This is an excerpt from the new book, The Essential Guide for Educating Beginning English Learners, by Debbie Zacarian, Ed.D. and Judie Haynes.

Dr. Zacarian is the director of the Center for English Language Education and Advancing Student Achievement at the Collaborative for Educational Services and consults with state agencies and school districts nation-wide. Judie Haynes, a former ESL teacher with 28 years experience and owner of the website everythingESL.net, provides consulting on teaching ELs throughout the US and Canada.

Katie Hull Sypnieski and I also recommended their previous book, Teaching English Language Learners Across the Content Areas, in our own book, The ESL/ELL Teacher’s Survival Guide:

Beginning English Learners and Culture Shock

 

No discussion of English learners’ first year of school would be complete without talking about culture shock. As educators, the more we do to help English learners (ELs) cope with the challenges that they face, including the anxiety that they might feel as they enter a new learning environment, the more positive their experience will be. While anxiety can manifest itself in a myriad of ways, it leads to insecurity and a barrier to learning. Many ELs experience these behaviors and dispositions. The more posi­tive the experience, the more open ELs are to learn.

Moving to a new school can be difficult for any student but for those who have to learn a new culture and language, the change can be traumatizing. If beginning ELs are coming from a different country for the first time, they will experience the trauma of a new culture, often referred as culture shock. Culture shock can dramatically affect a student’s first year in a U.S. school.
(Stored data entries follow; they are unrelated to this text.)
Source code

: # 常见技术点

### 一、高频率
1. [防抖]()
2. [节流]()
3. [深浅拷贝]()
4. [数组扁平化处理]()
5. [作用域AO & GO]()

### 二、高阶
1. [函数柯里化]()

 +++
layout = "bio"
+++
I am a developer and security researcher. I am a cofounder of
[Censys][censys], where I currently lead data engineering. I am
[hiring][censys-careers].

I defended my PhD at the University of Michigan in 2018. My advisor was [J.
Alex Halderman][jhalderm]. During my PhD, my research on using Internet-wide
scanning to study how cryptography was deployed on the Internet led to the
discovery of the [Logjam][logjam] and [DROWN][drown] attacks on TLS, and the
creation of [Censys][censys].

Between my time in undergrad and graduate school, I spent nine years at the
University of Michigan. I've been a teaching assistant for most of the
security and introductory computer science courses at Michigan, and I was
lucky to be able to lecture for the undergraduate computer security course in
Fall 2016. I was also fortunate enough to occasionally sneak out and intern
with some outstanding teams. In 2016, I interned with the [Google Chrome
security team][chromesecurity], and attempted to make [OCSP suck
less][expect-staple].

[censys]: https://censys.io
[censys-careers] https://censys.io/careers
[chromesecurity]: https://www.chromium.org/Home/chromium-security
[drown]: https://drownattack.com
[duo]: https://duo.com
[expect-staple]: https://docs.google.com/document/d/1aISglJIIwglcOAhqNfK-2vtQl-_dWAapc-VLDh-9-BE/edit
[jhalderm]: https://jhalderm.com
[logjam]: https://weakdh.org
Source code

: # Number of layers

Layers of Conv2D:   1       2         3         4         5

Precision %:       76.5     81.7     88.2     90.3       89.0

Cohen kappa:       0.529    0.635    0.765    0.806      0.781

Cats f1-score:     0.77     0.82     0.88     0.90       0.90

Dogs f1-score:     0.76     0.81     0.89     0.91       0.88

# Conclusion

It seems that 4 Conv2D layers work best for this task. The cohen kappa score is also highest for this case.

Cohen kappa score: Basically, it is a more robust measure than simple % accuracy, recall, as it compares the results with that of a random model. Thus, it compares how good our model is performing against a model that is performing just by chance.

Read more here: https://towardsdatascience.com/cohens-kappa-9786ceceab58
Let’s look at Aditya, who is a new fifth-grade student that recently arrived from India. Aditya is very frustrated about his inability to communicate and lashes out when he doesn’t understand what is being said. He is aggressive toward his classmates on the school playground. One day, the only other Hindi-speaking student in his school was absent and he couldn’t speak to his classmates at all. He became very upset and ran from the classroom and left the school.

Aditya’s orientation to school in the United States was especially hard. The school principal placed him in a classroom where there were no other speakers of Hindi. Aditya’s parents felt he would learn English much more quickly if he was not able to speak Hindi in school. As a result, he did not have any native language support. What might have happened if Aditya had been placed in a classroom where there were more Hindi-speaking students? We might surmise that his culture shock would not have been so severe.
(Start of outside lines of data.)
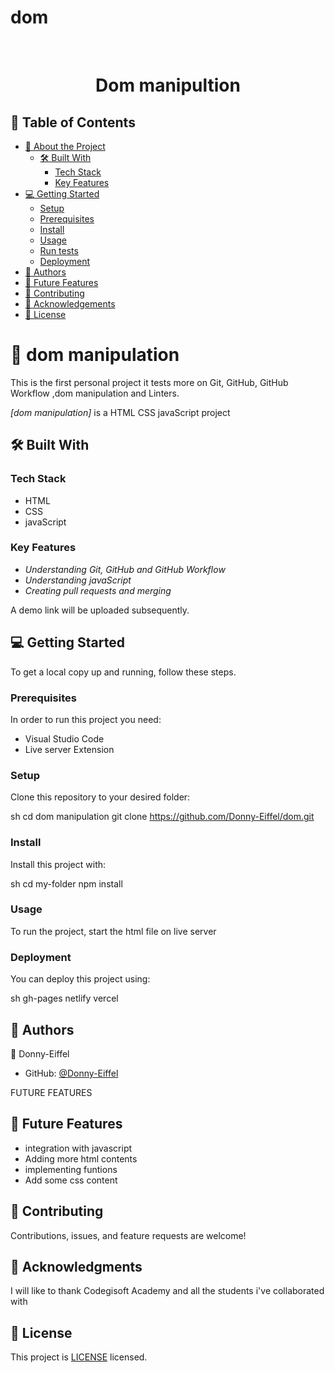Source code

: # dom 
<a name="readme-top"></a>

<div align="center">

  <br/>

  <h1><b>Dom manipultion</b></h1>

</div>

## 📗 Table of Contents

- [📖 About the Project](#about-project)
  - [🛠 Built With](#built-with)
    - [Tech Stack](#tech-stack)
    - [Key Features](#key-features)
- [💻 Getting Started](#getting-started)
  - [Setup](#setup)
  - [Prerequisites](#prerequisites)
  - [Install](#install)
  - [Usage](#usage)
  - [Run tests](#run-tests)
  - [Deployment](#deployment)
- [👥 Authors](#authors)
- [🔭 Future Features](#future-features)
- [🤝 Contributing](#contributing)
- [🙏 Acknowledgements](#acknowledgements)
- [📝 License](#license)

# 📖 dom manipulation <a name="about-project"></a>

This is the first personal project it tests more on Git, GitHub, GitHub Workflow ,dom manipulation and Linters.

*[dom manipulation]* is a HTML CSS javaScript project

## 🛠 Built With <a name="built-with"></a>

### Tech Stack <a name="tech-stack"></a>

- HTML
- CSS
- javaScript

### Key Features <a name="key-features"></a>

- *Understanding Git, GitHub and GitHub Workflow*
- *Understanding javaScript*
- *Creating pull requests and merging*

A demo link will be uploaded subsequently.

## 💻 Getting Started <a name="getting-started"></a>

To get a local copy up and running, follow these steps.

### Prerequisites

In order to run this project you need:

- Visual Studio Code
- Live server Extension

### Setup

Clone this repository to your desired folder:

sh
  cd dom manipulation 
  git clone https://github.com/Donny-Eiffel/dom.git


### Install

Install this project with:

sh
  cd my-folder
  npm install



### Usage

To run the project, start the html file on live server



### Deployment

You can deploy this project using:

sh
  gh-pages
  netlify
  vercel

## 👥 Authors <a name="authors"></a>

👤 Donny-Eiffel

- GitHub: [@Donny-Eiffel](https://github.com/Donny-Eiffel/dom.git)

 FUTURE FEATURES 

 ## 🔭 Future Features <a name="future-features"></a>

- integration with javascript
- Adding more html contents
- implementing funtions
- Add some css content

## 🤝 Contributing <a name="contributing"></a>

Contributions, issues, and feature requests are welcome!

## 🙏 Acknowledgments <a name="acknowledgements"></a>

I will like to thank Codegisoft Academy and all the students i've collaborated with

## 📝 License <a name="license"></a>

This project is [LICENSE](LICENSE.md) licensed.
Teachers, administrators, and other school personnel must realize that not all beginning ELs will suffer from culture shock in the same way. The spectrum varies from withdrawn and passive to aggressive. The greater the difference between the new culture and the students’ primary culture, the greater the shock. For example, a student moving from Mexico to Arizona, where there are many Spanish speakers, may not experience culture shock in the same way as a student moving from Sudan to Minnesota. In addition, parents of ELLs may be unable to help them because they are also suffering from culture shock.

In educational settings, researchers and practitioners recognize four of stages of culture shock the honeymoon or euphoric stage; rejection or culture shock stage; integration stage; assimilation or adaption stage. As educators, we need to be aware of these stages and how they can influence the behavior of newly arrived ELs.